Data extracts:
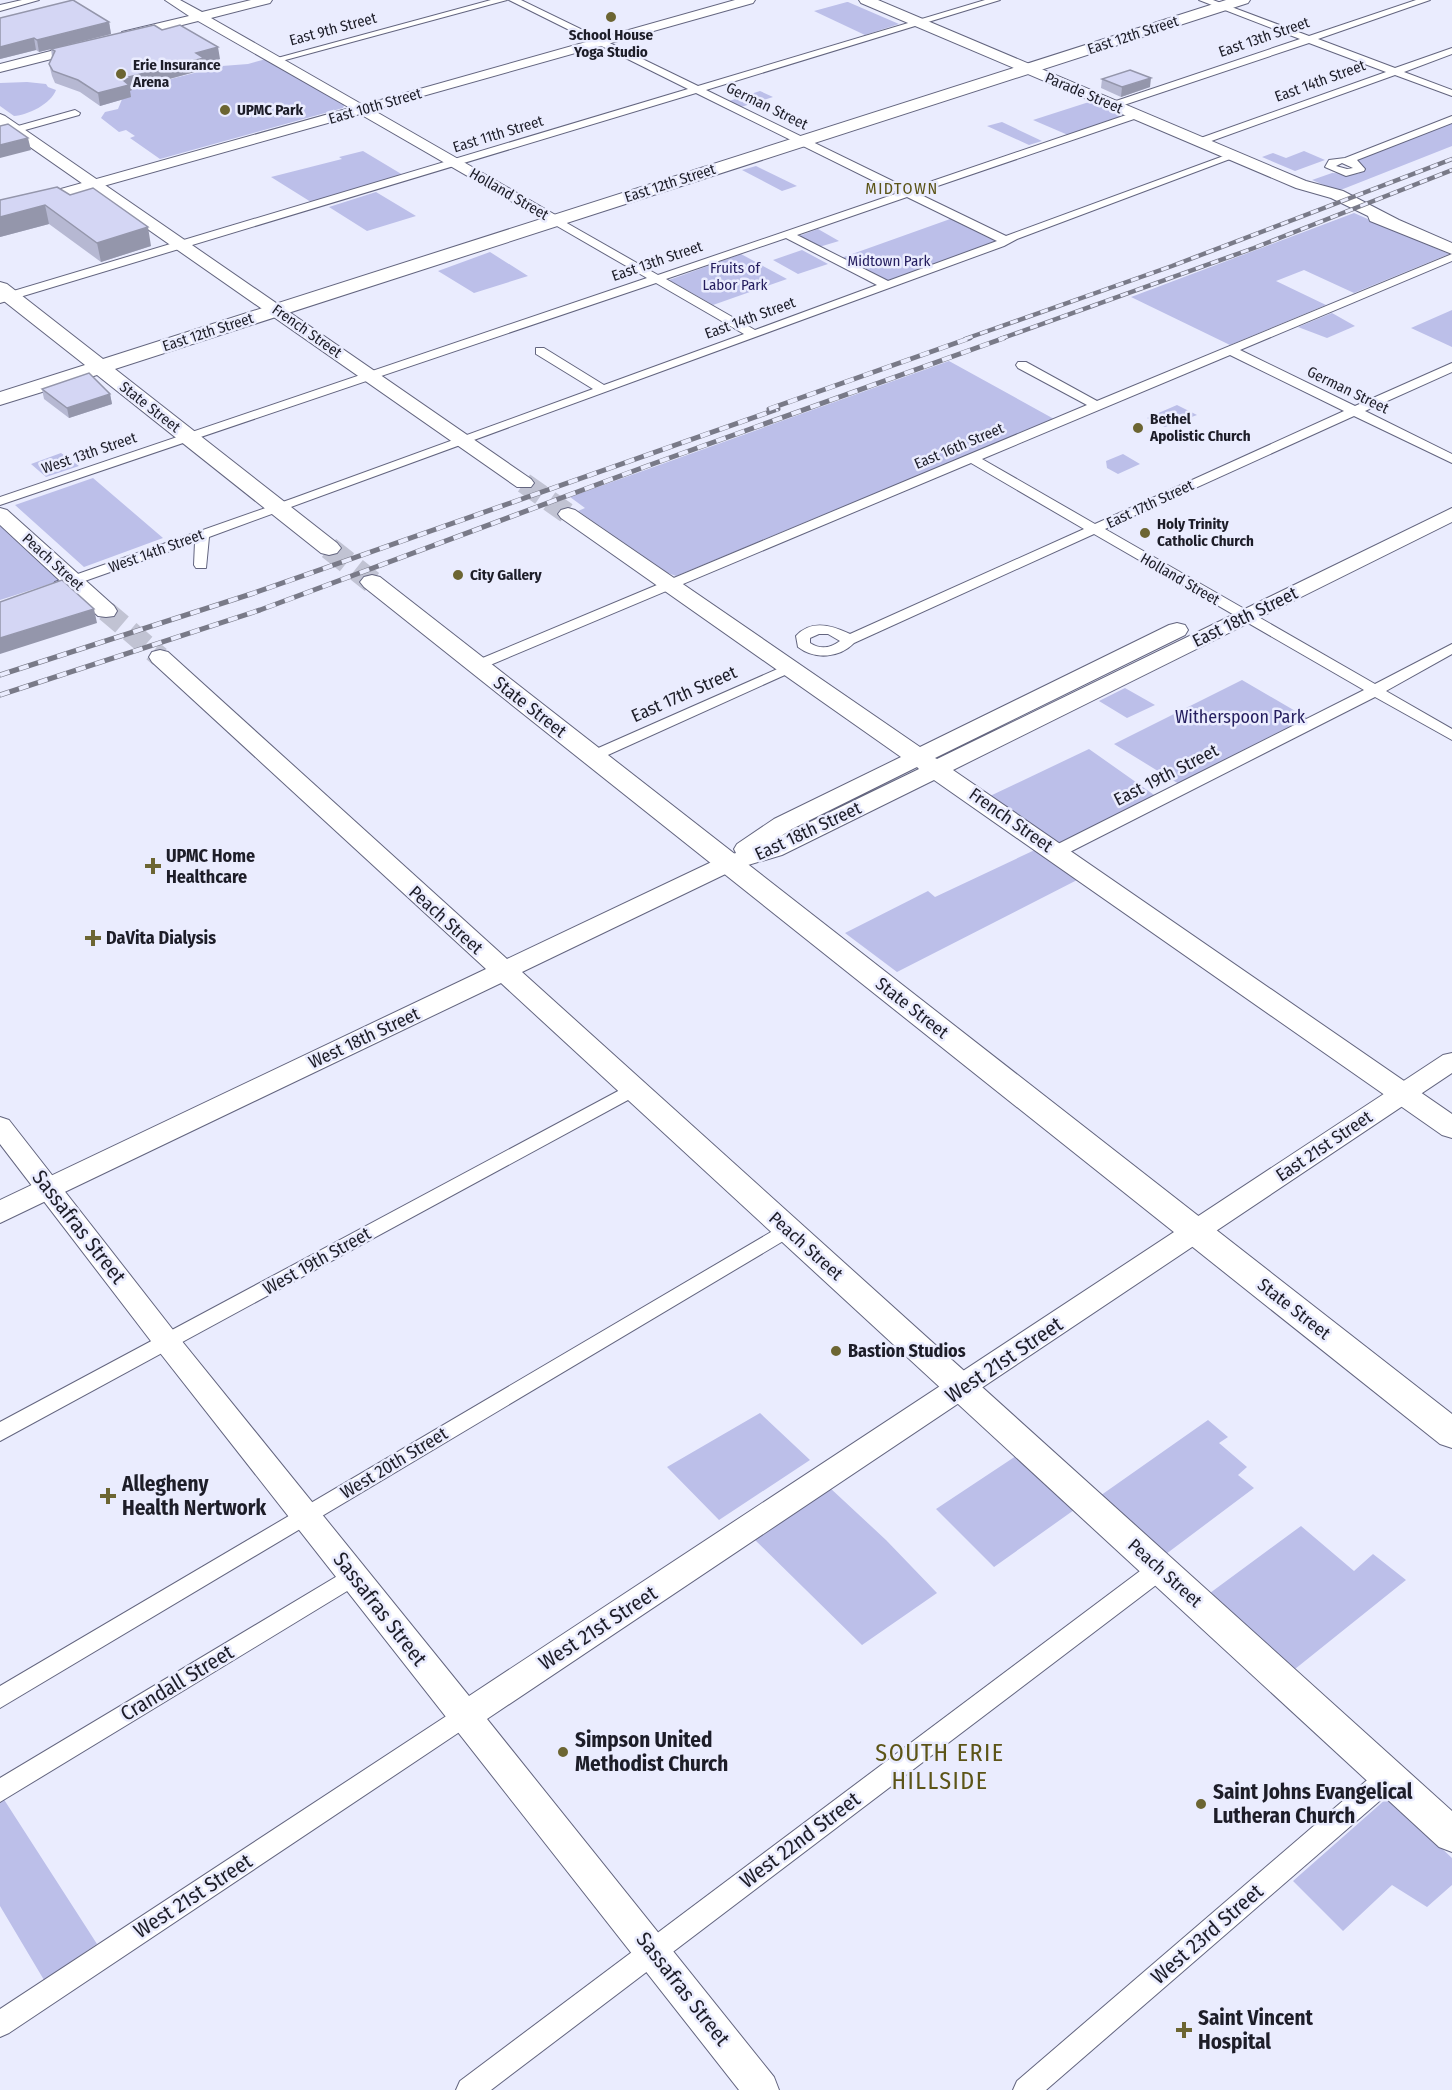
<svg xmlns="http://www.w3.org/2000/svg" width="1452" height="2090" font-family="'Fira Sans Condensed',sans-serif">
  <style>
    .green { fill: #bcbfe9 }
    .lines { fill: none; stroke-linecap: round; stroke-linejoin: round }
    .secondary-tunnel { stroke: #c1c3d3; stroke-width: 21; stroke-dasharray: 21 10; stroke-linecap: butt }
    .primary-tunnel { stroke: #c1c3d3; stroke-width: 23; stroke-dasharray: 23 11; stroke-linecap: butt }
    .minor-casing { stroke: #63657f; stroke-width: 2 }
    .tertiary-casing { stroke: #63657f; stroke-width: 2 }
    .secondary-casing { stroke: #63657f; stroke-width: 2 }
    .primary-casing { stroke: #63657f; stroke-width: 2 }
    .minor { fill: #fff; fill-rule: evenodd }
    .tertiary { fill: #fff; fill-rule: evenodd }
    .secondary { fill: #fff; fill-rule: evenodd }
    .primary { fill: #fff; fill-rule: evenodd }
    .rail-far1-casing { stroke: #797a88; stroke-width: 4.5 }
    .rail-casing { stroke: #797a88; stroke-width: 5 }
    .rail-far1 { stroke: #eaecfe; stroke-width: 3; stroke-dasharray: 8; stroke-linecap: butt }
    .rail { stroke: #eaecfe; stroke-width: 4; stroke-dasharray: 10; stroke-linecap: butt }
    .wall { fill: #b6b8d2 }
    .shaded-wall { fill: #9496ab }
    .building { fill: #d4d6f4; stroke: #9496ab; stroke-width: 1.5 }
    .poi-dot { fill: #6c6532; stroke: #eaecfe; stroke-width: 2 }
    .labels { text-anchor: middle; stroke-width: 5; stroke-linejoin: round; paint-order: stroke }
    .far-street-label { font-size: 15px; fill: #1d1d28; stroke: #eaecfe }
    .far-poi-label { font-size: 15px; font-weight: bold; fill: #1d1d28; stroke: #eaecfe; text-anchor: start }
    .far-park-label { font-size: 15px; fill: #241d5e; stroke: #eaecfe }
    .far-neighbourhood-label { font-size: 16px; letter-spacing: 1.5px; fill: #5c5417; stroke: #eaecfe }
    .street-label { font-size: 18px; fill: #1d1d28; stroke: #eaecfe }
    .park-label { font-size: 18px; fill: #241d5e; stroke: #eaecfe }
    .poi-label { font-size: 18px; font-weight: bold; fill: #1d1d28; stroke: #eaecfe; text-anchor: start }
    .near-street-label { font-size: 21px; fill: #1d1d28; stroke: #eaecfe }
    .near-poi-label { font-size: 21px; font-weight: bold; fill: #1d1d28; stroke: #eaecfe; text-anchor: start }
    .near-neighbourhood-label { font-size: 24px; letter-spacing: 1.5px; fill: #5c5417; stroke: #eaecfe }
  </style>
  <rect width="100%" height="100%" fill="#eaecfe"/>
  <path class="green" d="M847 2H848L899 24 865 35 814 11Z
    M266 59 345 103 343 108 160 159 130 138 135 136 126 130 119 132 101 118 105 112 118 109 125 92 131 89 222 66 248 64Z
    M27 82 46 84 48 87 56 90C51 104 28 115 14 116L0 106V83Z
    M760 91 773 97 741 107 729 101Z
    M1089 102 1116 111 1122 116 1068 135 1033 120Z
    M1002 122 1042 141 1029 145 987 126Z
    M1452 123V146L1338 191 1312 180 1332 173 1358 174 1365 168 1358 162 1361 157Z
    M363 151 403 175 311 202 271 177 342 159 339 157Z
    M1304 151 1325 160 1295 171 1262 157 1273 153 1286 158Z
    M756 166 797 186 782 191 742 170Z
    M376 192 416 216 367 231 329 207Z
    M1354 213 1449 254 1354 293 1304 270 1276 281 1326 305 1230 345 1131 297Z
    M953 218 998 241 888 281 841 258Z
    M818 229 839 241 819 247 799 236Z
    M802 250 828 264 798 274 773 260Z
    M490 252 528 276 474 293 438 271Z
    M741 254 787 279 713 305 669 280Z
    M1452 310V347L1411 328Z
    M1332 313 1355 326 1327 338 1298 327Z
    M949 361 1054 419 676 576 668 573 578 511 585 508 570 497Z
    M1177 405 1197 415 1165 427 1147 418Z
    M61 453 79 466 46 477 31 464Z
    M1123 454 1140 464 1118 474 1107 468 1106 461Z
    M93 478 163 538 84 567 15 505Z
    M0 524 60 579 59 581 0 600Z
    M1242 680 1309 719 1179 784 1114 744Z
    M1125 688 1155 705 1127 718 1099 701Z
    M1089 749 1157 797 1061 845 990 796Z
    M1039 848 1081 878 897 972 845 933 928 891 935 897Z
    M760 1413 810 1460 719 1520 667 1467Z
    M1208 1420 1228 1437 1219 1443 1247 1467 1238 1475 1254 1488 1162 1557 1097 1498Z
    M1016 1456 1074 1510 994 1567 936 1509Z
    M829 1487 886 1540 937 1593 862 1645 753 1538Z
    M1301 1526 1354 1571 1373 1554 1406 1580 1295 1669 1210 1593Z
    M3 1798 97 1944 44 1980 0 1906V1799Z
    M1386 1799 1391 1801 1452 1858V1885L1427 1907 1392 1885 1343 1931 1293 1881Z"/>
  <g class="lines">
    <path class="secondary-tunnel" d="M524 483 568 514
      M106 611 160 657"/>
    <path class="primary-tunnel" d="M329 548 372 582"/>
    <defs>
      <path id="minor" d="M22 0H39L0 11V5Z
        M491 0H507L278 62 270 60Z
        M509 0H521L698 86 985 0H1000L706 90 909 189 1132 113H1140V117L917 193 1006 236 1229 154H1237L1238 156 1017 239 1004 246 209 537 206 568H196L194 565 195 542 65 588H55L53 585 55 582 294 498 593 389 536 354V348H544L604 385 744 334 656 283 0 505V497L647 278 550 222V218H558L658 275 898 193 696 93 0 303V295L688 89ZM907 197 997 241 888 281 797 235ZM786 238 877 285 755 330 666 279Z
        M1199 0H1213L1309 36 1416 0H1430L1318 39 1395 68 1452 48V54L1404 72 1452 90V96L1395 75 1203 144H1195V140L1386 72 1309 43 1118 107H1110V103L1300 39Z
        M75 110 80 113 79 115 0 137V131Z
        M1452 116V123L1357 160 1365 169 1364 171 1346 176 1325 167 1329 160 1345 158ZM1342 163 1353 168 1347 169 1336 166Z
        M1452 254V261L1240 350 1355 406 1452 363V372L1365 411 1452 454V463L1354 416 1105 529 1375 684 1452 644V654L1386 691 1452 729V740L1375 697 1062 856H1050L1048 852 1050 848 1364 690 1094 534 854 643C839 658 815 660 798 647L796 636C811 619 832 625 850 634L1084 529 971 463 483 668 478 669 471 665 473 662 1087 405 1018 368 1016 365 1018 362H1026L1097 401ZM1230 355 1344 411 1095 524 982 459ZM819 634H828L840 641C830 648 821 650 810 643V638Z
        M791 663 796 664 798 667 796 670 599 759 593 761 585 756 587 753Z
        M633 1083 639 1084 642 1089 639 1094 0 1441V1422Z
        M788 1222 795 1224 798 1229 795 1234 0 1708V1686Z
        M1160 1560 1168 1562 1171 1569 1168 1576 491 2090H456L460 2081 1152 1562Z
        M354 1566 362 1568 365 1575 362 1582 0 1802V1778Z
        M465 1706 473 1709 477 1716 473 1723 9 2033 0 2037V2009L457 1709Z
        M1389 1766 1398 1769 1401 1777 1398 1785 1046 2090H1013L1017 2081 1380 1769Z"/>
      <path id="tertiary" d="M165 0H180L202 12 251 0H272L270 3 211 18 363 105 735 0H755L753 3 373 110 559 217 561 220 559 223H549L360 114 0 215V206L350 108 198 21 127 39 122 38 121 35 122 32 189 16Z
        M82 43 89 47 87 50 0 72V64Z
        M1452 1053V1073L487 1719 774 2077 779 2090H739L157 1349 0 1144V1117L9 1120 177 1335 469 1696 1443 1055Z"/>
      <path id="secondary" d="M859 0H878L1306 181 1343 191 1399 220 1452 243V254L1370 221 1368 216 1331 198 1296 188 861 3Z
        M0 114 5 116 531 479 534 483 531 487H517L0 126Z
        M0 508 7 510 114 606 117 611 114 616 106 617 98 616 0 525Z
        M568 508 575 510 920 747 1169 625 1177 623 1185 625 1188 630 1185 635 935 758 937 759 1452 508V522L953 770 1452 1114V1138L1442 1135 934 780 782 855 738 868 522 972 1452 1811V1852L1439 1847 501 983 0 1223V1200L486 969 152 662 149 657 152 652 160 650 168 652 507 959 720 858 736 853 734 849 737 844 774 819 901 757 561 518 558 514 561 510ZM917 767 919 769 781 836 792 829Z"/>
      <path id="primary" d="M1226 0H1250L1248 3 115 369 337 543 341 548 337 553 329 555 321 553 97 375 0 405V392L85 365 0 298V282L7 284 103 359Z
        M372 575 380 577 1452 1414V1448L1440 1444 364 587 360 582 364 577Z"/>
    </defs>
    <use href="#minor" class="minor-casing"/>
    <use href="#tertiary" class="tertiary-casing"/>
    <use href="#secondary" class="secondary-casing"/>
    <use href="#primary" class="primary-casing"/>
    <use href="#minor" class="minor"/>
    <use href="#tertiary" class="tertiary"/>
    <use href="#secondary" class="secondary"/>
    <use href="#primary" class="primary"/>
    <defs>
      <path id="rail-far1" d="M965 339 1172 266 1452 159
        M1000 339 1254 248 1452 170"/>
      <path id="rail" d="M769 409 970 338
        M0 675 254 593 778 409
        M0 695 260 610 647 466 1004 338"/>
    </defs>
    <use href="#rail-far1" class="rail-far1-casing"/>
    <use href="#rail" class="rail-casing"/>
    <use href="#rail-far1" class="rail-far1"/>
    <use href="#rail" class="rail"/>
  </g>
  <path class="wall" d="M0 18 109 22 111 34 39 52 36 50 0 59Z
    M162 30 220 59 205 64 206 69 132 89V90L130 91 131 97 100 106 80 92 55 83 52 76 49 64 52 57 51 49Z
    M1102 79 1150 87 1121 97 1101 88Z
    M57 187 151 246 101 262 49 224 0 237V200Z
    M42 389 110 394 112 404 69 418 44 399Z"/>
  <path class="shaded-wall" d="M109 22 111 34 39 52 37 40Z
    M34 38 36 50 0 59V47Z
    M218 47 220 59 205 64 206 69 132 89V90L130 91 131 97 100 106 98 93 123 80 196 53Z
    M1151 78 1150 87 1121 97 1122 87Z
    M28 138 31 150 0 158V145Z
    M45 205 49 224 0 237V217Z
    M148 227 151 246 101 262 97 243Z
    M110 394 112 404 69 418 67 408Z
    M94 609 97 623 0 654V638Z"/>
  <path class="building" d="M73 0 109 22 37 40 34 38 0 47V18Z
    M154 25 162 30 180 25 218 47 196 53 204 58 129 77 130 78 123 80 129 85 98 93 78 80 53 71 49 64 55 51 51 49Z
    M1130 70 1151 78 1122 87 1102 79Z
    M8 124 28 138 0 145V126Z
    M57 187 70 195 93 188 148 227 97 243 45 205 0 217V200Z
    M89 373 110 394 67 408 42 389Z
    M62 580 94 609 0 638V602Z"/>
  <g class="poi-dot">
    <circle cx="611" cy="17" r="6"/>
    <circle cx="121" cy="74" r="6"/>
    <circle cx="225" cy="110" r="6"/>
    <circle cx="1138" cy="428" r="6"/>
    <circle cx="1145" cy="533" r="6"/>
    <circle cx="458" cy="575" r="6"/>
    <path d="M150 857h6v6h6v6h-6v6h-6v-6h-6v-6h6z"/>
    <path d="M90 929h6v6h6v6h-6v6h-6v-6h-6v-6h6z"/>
    <circle cx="836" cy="1351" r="6"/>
    <path d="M105 1487h6v6h6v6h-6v6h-6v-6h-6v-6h6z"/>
    <circle cx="563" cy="1752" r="6"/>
    <circle cx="1201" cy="1804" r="6"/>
    <path d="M1181 2021h6v6h6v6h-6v6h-6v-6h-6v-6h6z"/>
  </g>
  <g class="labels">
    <g class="far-street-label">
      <text transform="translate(333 29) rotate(-15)" y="5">East 9th Street</text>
      <text transform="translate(1133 35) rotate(-18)" y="5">East 12th Street</text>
      <text transform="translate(1264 37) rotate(-19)" y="5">East 13th Street</text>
      <text transform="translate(1320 81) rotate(-20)" y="5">East 14th Street</text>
      <text transform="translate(1084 93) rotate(23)" y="5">Parade Street</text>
      <text transform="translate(375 106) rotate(-16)" y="5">East 10th Street</text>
      <text transform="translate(767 106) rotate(26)" y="5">German Street</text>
      <text transform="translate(498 134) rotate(-17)" y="5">East 11th Street</text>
      <text transform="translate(670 183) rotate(-18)" y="5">East 12th Street</text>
      <text transform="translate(509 194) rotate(30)" y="5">Holland Street</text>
      <text transform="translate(657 261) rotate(-19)" y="5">East 13th Street</text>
      <text transform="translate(750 318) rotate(-20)" y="5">East 14th Street</text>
      <text transform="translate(307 331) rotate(35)" y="5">French Street</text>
      <text transform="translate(208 332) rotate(-18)" y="5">East 12th Street</text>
      <text transform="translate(1348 390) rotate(26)" y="5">German Street</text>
      <text transform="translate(150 407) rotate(38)" y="5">State Street</text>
      <text transform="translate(959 446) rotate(-23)" y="5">East 16th Street</text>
      <text transform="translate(89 453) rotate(-19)" y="5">West 13th Street</text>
      <text transform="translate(1150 504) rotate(-25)" y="5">East 17th Street</text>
      <text transform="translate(156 551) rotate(-20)" y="5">West 14th Street</text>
      <text transform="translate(53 562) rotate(42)" y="5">Peach Street</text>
      <text transform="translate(1180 579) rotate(30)" y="5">Holland Street</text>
    </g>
    <g class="far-poi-label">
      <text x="611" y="40" text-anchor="middle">School House<tspan x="611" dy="17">Yoga Studio</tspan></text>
      <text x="133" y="70">Erie Insurance<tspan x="133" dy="17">Arena</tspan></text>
      <text x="237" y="115">UPMC Park</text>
      <text x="1150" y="424">Bethel<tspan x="1150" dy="17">Apolistic Church</tspan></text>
      <text x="1157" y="529">Holy Trinity<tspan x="1157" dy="17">Catholic Church</tspan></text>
      <text x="470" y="580">City Gallery</text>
    </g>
    <g class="far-park-label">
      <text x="889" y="266">Midtown Park</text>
      <text x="735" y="273">Fruits of<tspan x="735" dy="17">Labor Park</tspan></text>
    </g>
    <g class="far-neighbourhood-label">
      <text x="902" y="194">MIDTOWN</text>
    </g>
    <g class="street-label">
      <text transform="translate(1245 617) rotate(-26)" y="6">East 18th Street</text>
      <text transform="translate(684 694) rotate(-24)" y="6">East 17th Street</text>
      <text transform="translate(530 707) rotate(38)" y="6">State Street</text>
      <text transform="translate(1166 775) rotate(-27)" y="6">East 19th Street</text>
      <text transform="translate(1011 820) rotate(35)" y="6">French Street</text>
      <text transform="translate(808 831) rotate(-25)" y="6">East 18th Street</text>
      <text transform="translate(446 920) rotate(42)" y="6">Peach Street</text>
      <text transform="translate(912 1008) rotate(38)" y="6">State Street</text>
      <text transform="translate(364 1038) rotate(-25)" y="6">West 18th Street</text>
      <text transform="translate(1324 1146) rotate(-34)" y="6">East 21st Street</text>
      <text transform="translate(806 1246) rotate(42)" y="6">Peach Street</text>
      <text transform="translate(317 1261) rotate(-29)" y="6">West 19th Street</text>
      <text transform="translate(1294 1309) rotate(38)" y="6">State Street</text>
      <text transform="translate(394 1463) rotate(-31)" y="6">West 20th Street</text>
      <text transform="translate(1165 1573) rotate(42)" y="6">Peach Street</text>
    </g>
    <g class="park-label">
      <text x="1240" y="723">Witherspoon Park</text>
    </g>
    <g class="poi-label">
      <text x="166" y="862">UPMC Home<tspan x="166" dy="21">Healthcare</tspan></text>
      <text x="106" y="944">DaVita Dialysis</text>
      <text x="848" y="1357">Bastion Studios</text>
    </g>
    <g class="near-street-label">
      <text transform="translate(79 1227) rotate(52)" y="7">Sassafras Street</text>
      <text transform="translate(1004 1360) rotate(-34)" y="7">West 21st Street</text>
      <text transform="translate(380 1609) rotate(52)" y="7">Sassafras Street</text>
      <text transform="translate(598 1628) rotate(-33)" y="7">West 21st Street</text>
      <text transform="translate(177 1683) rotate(-31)" y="7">Crandall Street</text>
      <text transform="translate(800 1840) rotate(-37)" y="7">West 22nd Street</text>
      <text transform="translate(193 1896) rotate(-33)" y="7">West 21st Street</text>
      <text transform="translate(1207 1934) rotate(-41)" y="7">West 23rd Street</text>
      <text transform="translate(683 1989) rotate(52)" y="7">Sassafras Street</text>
    </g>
    <g class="near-poi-label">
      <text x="122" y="1491">Allegheny<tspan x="122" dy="24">Health Nertwork</tspan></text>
      <text x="575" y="1747">Simpson United<tspan x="575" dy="24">Methodist Church</tspan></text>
      <text x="1213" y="1799">Saint Johns Evangelical<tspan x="1213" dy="24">Lutheran Church</tspan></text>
      <text x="1198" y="2025">Saint Vincent<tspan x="1198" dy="24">Hospital</tspan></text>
    </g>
    <g class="near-neighbourhood-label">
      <text x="940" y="1761">SOUTH ERIE<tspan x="940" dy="28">HILLSIDE</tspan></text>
    </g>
  </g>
</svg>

Task goal:
Every line above that holds the word "lines" needs to be copied.

Written response:
    .lines { fill: none; stroke-linecap: round; stroke-linejoin: round }
  <g class="lines">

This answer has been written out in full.